Licence de la transcription :
Verbatim
Illustration :
Loupe-recherche-trouver-regarder Image par Peggy und Marco Lachmann-Anke de Pixabay - Pixabay license

Les positions exprimées sont celles des personnes qui interviennent et ne rejoignent pas nécessairement celles de l’April, qui ne sera en aucun cas tenue responsable de leurs propos.

Description

Une nouvelle affaire de corruption en Angola a été rendue public par un hacker. L’occasion d’évoquer les outils utilisés par les journalistes pour travailler ensemble et fouiller dans la masse des informations rendues publiques.

Transcription

Voix off : Décryptualité.
Voix off de Nico : Le podcast qui décrypte l’actualité des libertés numériques.
Luc : Semaine 4. Salut Manu.
Manu : Salut Luc et bon retour !
Luc : Merci. Qu’est-ce qu’on a au menu ?
Manu : Cinq jolis articles.
Luc : Breakingnews.fr, « Windows 7 devrait continuer de fonctionner comme une source ouverte, des demandes de pétition spectaculairement optimistes », un article de la rédaction.

TRAVAIL À FAIRE —
**1.** Reproduisez le passage de l'extrait choisi qui va de « Description » à « 4. Salut Manu. ».
**2.** Traduisez en anglais cette phrase de l'extrait choisi : « Les positions exprimées sont celles des personnes qui interviennent et ne rejoignent pas nécessairement celles de l’April, qui ne sera en aucun cas tenue responsable de leurs propos. »

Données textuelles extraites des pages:
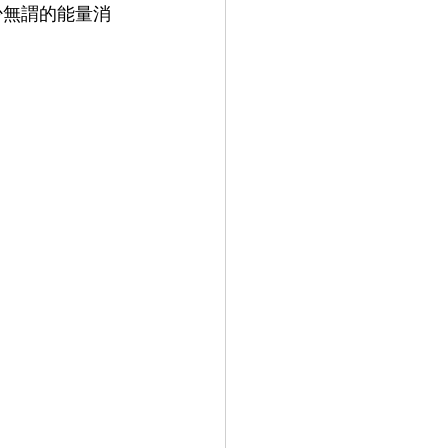
少無謂的能量消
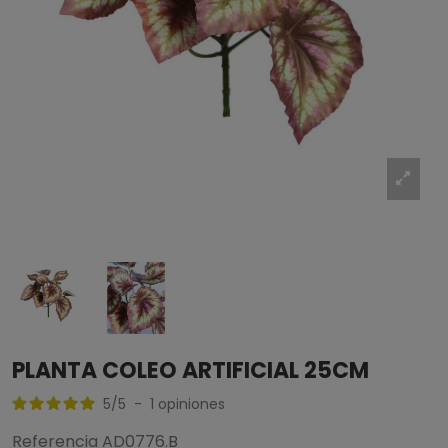
PLANTA COLEO ARTIFICIAL 25CM
5
/
5
-
1
opiniones
Referencia
AD0776.B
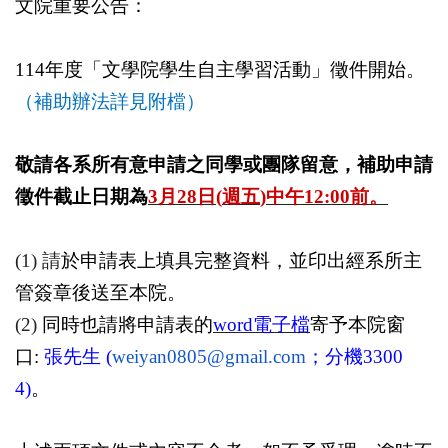
文院重要公告：
114
年度「文學院學生自主學習活動」徵件開始。
（
補助辦法詳見
附檔
）
敬請各系所有意申請之同學或團隊留意，補助申請
徵件截止日期為
3
月
28
日
(
週五
)
中午
12:00
前。
(1)
請
於申請表上填具完整資料，
並印出經系所主
管簽章後送至本院。
(2)
同時也請將申請表的
word
電子檔
寄予本院窗
口
:
張先
生
(
weiyan0805@gmail.com
；分機
3300
4)
。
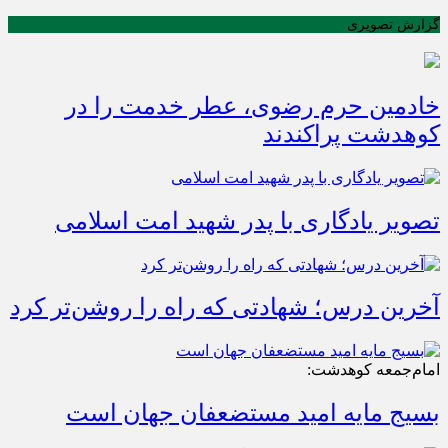
گزارش تصویری
خادمین حرم رضوی، عطر خدمت را در
کوهدشت پراکندند
تصویر یادگاری با پدر شهید امت اسلامی
آخرین درس؛ شهادتی که راه را روشن‌تر کرد
امام‌جمعه کوهدشت:
بسیج مایه امید مستضعفان جهان است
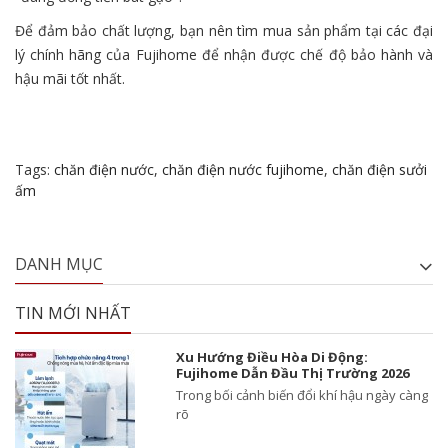
Để đảm bảo chất lượng, bạn nên tìm mua sản phẩm tại các đại
lý chính hãng của Fujihome để nhận được chế độ bảo hành và
hậu mãi tốt nhất.
Tags:
chăn điện nước
,
chăn điện nước fujihome
,
chăn điện sưởi
ấm
DANH MỤC
TIN MỚI NHẤT
Xu Hướng Điều Hòa Di Động:
Fujihome Dẫn Đầu Thị Trường 2026
Trong bối cảnh biến đổi khí hậu ngày càng
rõ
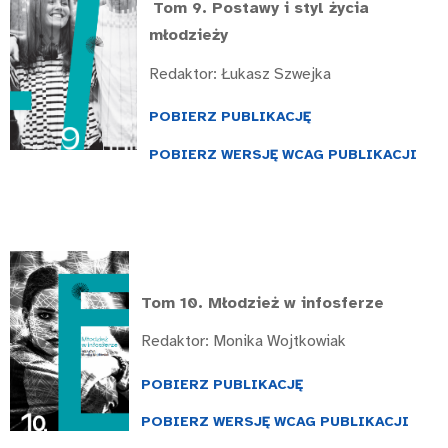
Tom 9.
Postawy i styl życia
młodzieży
Redaktor: Łukasz Szwejka
POBIERZ PUBLIKACJĘ
POBIERZ WERSJĘ WCAG PUBLIKACJI
Tom 10.
Młodzież w infosferze
Redaktor: Monika Wojtkowiak
POBIERZ PUBLIKACJĘ
POBIERZ WERSJĘ WCAG PUBLIKACJI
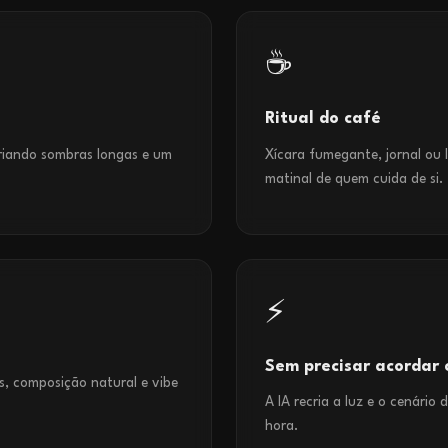
☕
Ritual do café
riando sombras longas e um
Xícara fumegante, jornal ou l
matinal de quem cuida de si.
⚡
Sem precisar acordar 
, composição natural e vibe
A IA recria a luz e o cenário
hora.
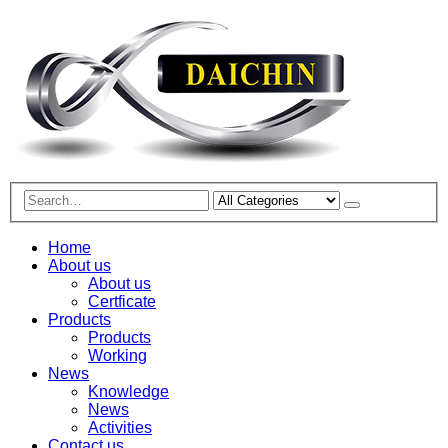
Home
About us
About us
Certficate
Products
Products
Working
News
Knowledge
News
Activities
Contact us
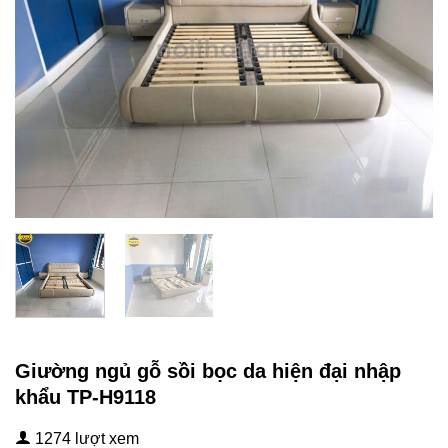
Giường ngủ gỗ sồi bọc da hiện đại nhập
khẩu TP-H9118
1274 lượt xem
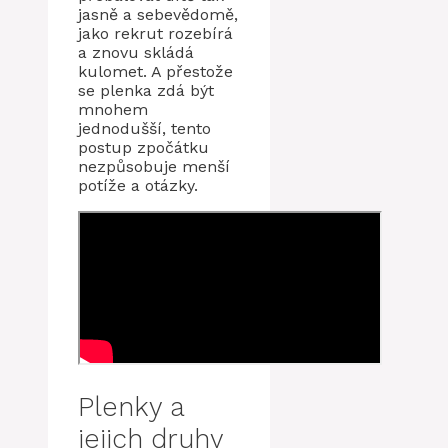
jasně a sebevědomě,
jako rekrut rozebírá
a znovu skládá
kulomet. A přestože
se plenka zdá být
mnohem
jednodušší, tento
postup zpočátku
nezpůsobuje menší
potíže a otázky.
Plenky a
jejich druhy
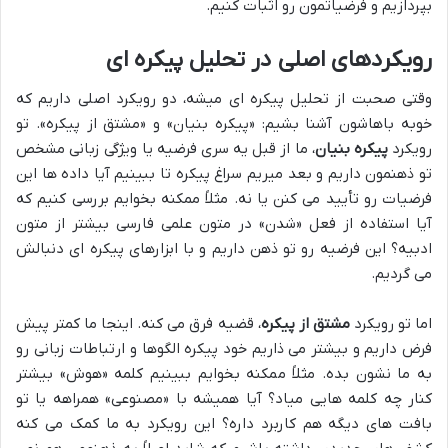
بپردازیم و فرضیاتمون رو اثبات کنیم.
رویکردهای اصلی در تحلیل پیکره ای
وقتی صحبت از تحلیل پیکره ای میشه، دو رویکرد اصلی داریم که
خوبه باهاشون آشنا بشیم: «پیکره بنیان» و «مشتق از پیکره». تو
رویکرد
پیکره بنیان
، ما از قبل یه سری فرضیه یا ویژگی زبانی مشخص
تو ذهنمون داریم و بعد میریم سراغ پیکره تا ببینیم آیا داده ها این
فرضیات رو تأیید می کنن یا نه. مثلاً ممکنه بخوایم بررسی کنیم که
آیا استفاده از فعل «شدن» در متون علمی فارسی بیشتر از متون
ادبیه؟ این فرضیه رو تو ذهن داریم و با ابزارهای پیکره ای دنبالش
می گردیم.
اما تو رویکرد
مشتق از پیکره
، قضیه فرق می کنه. اینجا ما کمتر پیش
فرض داریم و بیشتر می ذاریم خود پیکره الگوها و ارتباطات زبانی رو
به ما نشون بده. مثلاً ممکنه بخوایم ببینیم کلمه «هوش» بیشتر
کنار چه کلمه هایی میاد؟ آیا همیشه با «مصنوعی» همراهه یا تو
بافت های دیگه هم کاربرد داره؟ این رویکرد به ما کمک می کنه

RÉPONSES AUX CONSIGNES —
**1.**
Description

Une nouvelle affaire de corruption en Angola a été rendue public par un hacker. L’occasion d’évoquer les outils utilisés par les journalistes pour travailler ensemble et fouiller dans la masse des informations rendues publiques.

Transcription

Voix off : Décryptualité.
Voix off de Nico : Le podcast qui décrypte l’actualité des libertés numériques.
Luc : Semaine 4. Salut Manu.

**2.** The views expressed are those of the people speaking and do not necessarily reflect those of April, which shall in no case be held responsible for their statements.